- _Exercise set_:
A - According to the problem statement, what is the value of X before any operation is performed?
B - Please decide whether each statement agrees with the problem statement, answering yes or no and quoting the words that decide it: (i) The language has two variables. (ii) Example 2 gives an output of 3. (iii) The operation --X increases X by 1.

- _Text_:
━━━━━━━━

There is a programming language with only four operations and one variable X:

• ++X and X++ increments the value of the variable X by 1.
• --X and X-- decrements the value of the variable X by 1.

Initially, the value of X is 0.

Given an array of strings operations containing a list of operations, return the final value of X after performing all the operations.

 

Example 1:

Input: operations = ["--X","X++","X++"]
Output: 1
Explanation: The operations are performed as follows:
Initially, X = 0.
--X: X is decremented by 1, X =  0 - 1 = -1.
X++: X is incremented by 1, X = -1 + 1 =  0.
X++: X is incremented by 1, X =  0 + 1 =  1.

Example 2:

Input: operations = ["++X","++X","X++"]
Output: 3
Explanation: The operations are performed as follows:
Initially, X = 0.
++X: X is incremented by 1, X = 0 + 1 = 1.
++X: X is incremented by 1, X = 1 + 1 = 2.
X++: X is incremented by 1, X = 2 + 1 = 3.

Example 3:

Input: operations = ["X++","++X","--X","X--"]
Output: 0
Explanation: The operations are performed as follows:
Initially, X = 0.
X++: X is incremented by 1, X = 0 + 1 = 1.
++X: X is incremented by 1, X = 1 + 1 = 2.

━━━━━━━━

- _Material shown_:

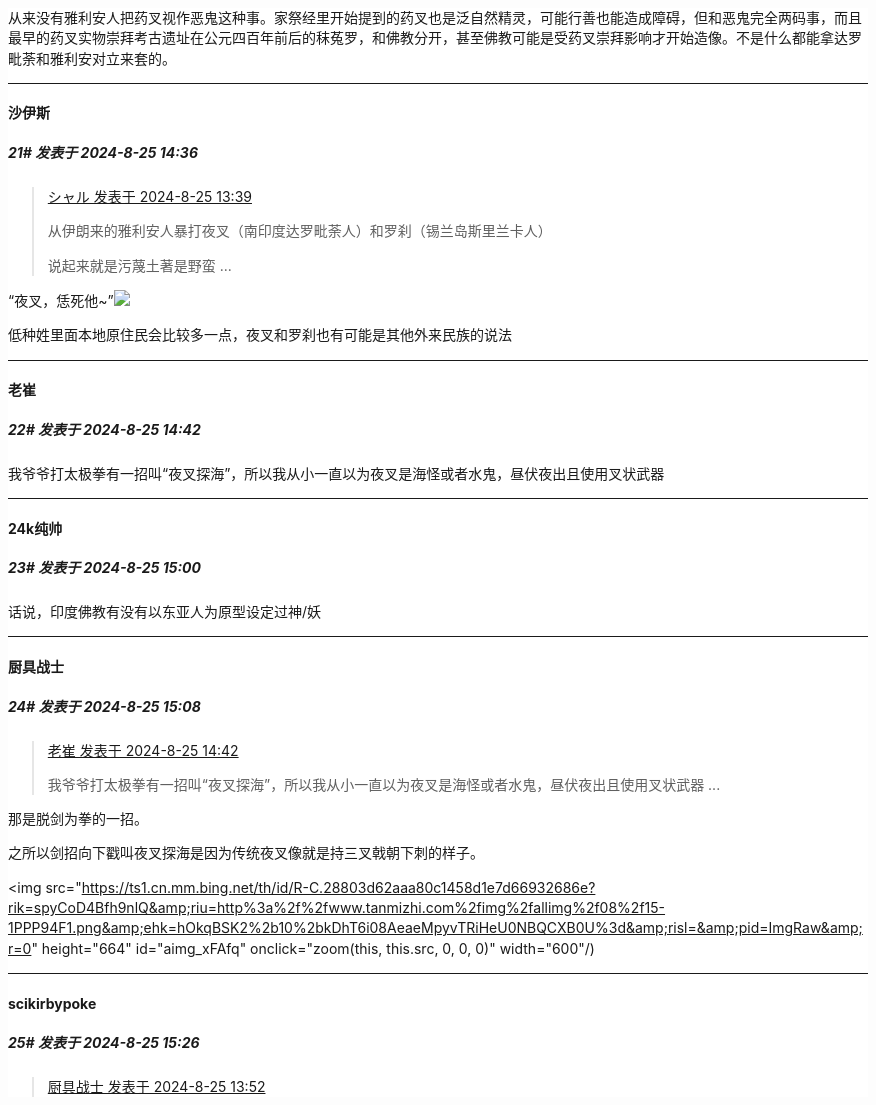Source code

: 从来没有雅利安人把药叉视作恶鬼这种事。家祭经里开始提到的药叉也是泛自然精灵，可能行善也能造成障碍，但和恶鬼完全两码事，而且最早的药叉实物崇拜考古遗址在公元四百年前后的秣菟罗，和佛教分开，甚至佛教可能是受药叉崇拜影响才开始造像。不是什么都能拿达罗毗荼和雅利安对立来套的。

*****

####  沙伊斯  
##### 21#       发表于 2024-8-25 14:36

<blockquote><a href="httphttps://bbs.saraba1st.com/2b/forum.php?mod=redirect&amp;goto=findpost&amp;pid=66007947&amp;ptid=2196473" target="_blank">シャル 发表于 2024-8-25 13:39</a>

从伊朗来的雅利安人暴打夜叉（南印度达罗毗荼人）和罗刹（锡兰岛斯里兰卡人）

说起来就是污蔑土著是野蛮 ...</blockquote>
“夜叉，恁死他~”<img src="https://static.saraba1st.com/image/smiley/face2017/066.png" referrerpolicy="no-referrer">

低种姓里面本地原住民会比较多一点，夜叉和罗刹也有可能是其他外来民族的说法

*****

####  老崔  
##### 22#       发表于 2024-8-25 14:42

我爷爷打太极拳有一招叫“夜叉探海”，所以我从小一直以为夜叉是海怪或者水鬼，昼伏夜出且使用叉状武器

*****

####  24k纯帅  
##### 23#       发表于 2024-8-25 15:00

话说，印度佛教有没有以东亚人为原型设定过神/妖

*****

####  厨具战士  
##### 24#       发表于 2024-8-25 15:08

<blockquote><a href="httphttps://bbs.saraba1st.com/2b/forum.php?mod=redirect&amp;goto=findpost&amp;pid=66008309&amp;ptid=2196473" target="_blank">老崔 发表于 2024-8-25 14:42</a>

我爷爷打太极拳有一招叫“夜叉探海”，所以我从小一直以为夜叉是海怪或者水鬼，昼伏夜出且使用叉状武器 ...</blockquote>
那是脱剑为拳的一招。

之所以剑招向下戳叫夜叉探海是因为传统夜叉像就是持三叉戟朝下刺的样子。

<img src="https://ts1.cn.mm.bing.net/th/id/R-C.28803d62aaa80c1458d1e7d66932686e?rik=spyCoD4Bfh9nlQ&amp;riu=http%3a%2f%2fwww.tanmizhi.com%2fimg%2fallimg%2f08%2f15-1PPP94F1.png&amp;ehk=hOkqBSK2%2b10%2bkDhT6i08AeaeMpyvTRiHeU0NBQCXB0U%3d&amp;risl=&amp;pid=ImgRaw&amp;r=0" height="664" id="aimg_xFAfq" onclick="zoom(this, this.src, 0, 0, 0)" width="600"/)

*****

####  scikirbypoke  
##### 25#       发表于 2024-8-25 15:26

<blockquote><a href="httphttps://bbs.saraba1st.com/2b/forum.php?mod=redirect&amp;goto=findpost&amp;pid=66008020&amp;ptid=2196473" target="_blank">厨具战士 发表于 2024-8-25 13:52</a>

━━━━━━━━

- _Problem solutions_:
A - 0

B -
(i) No: "only four operations and one variable X"
(ii) Yes: "Output: 3"
(iii) No: "--X and X-- decrements the value of the variable X by 1."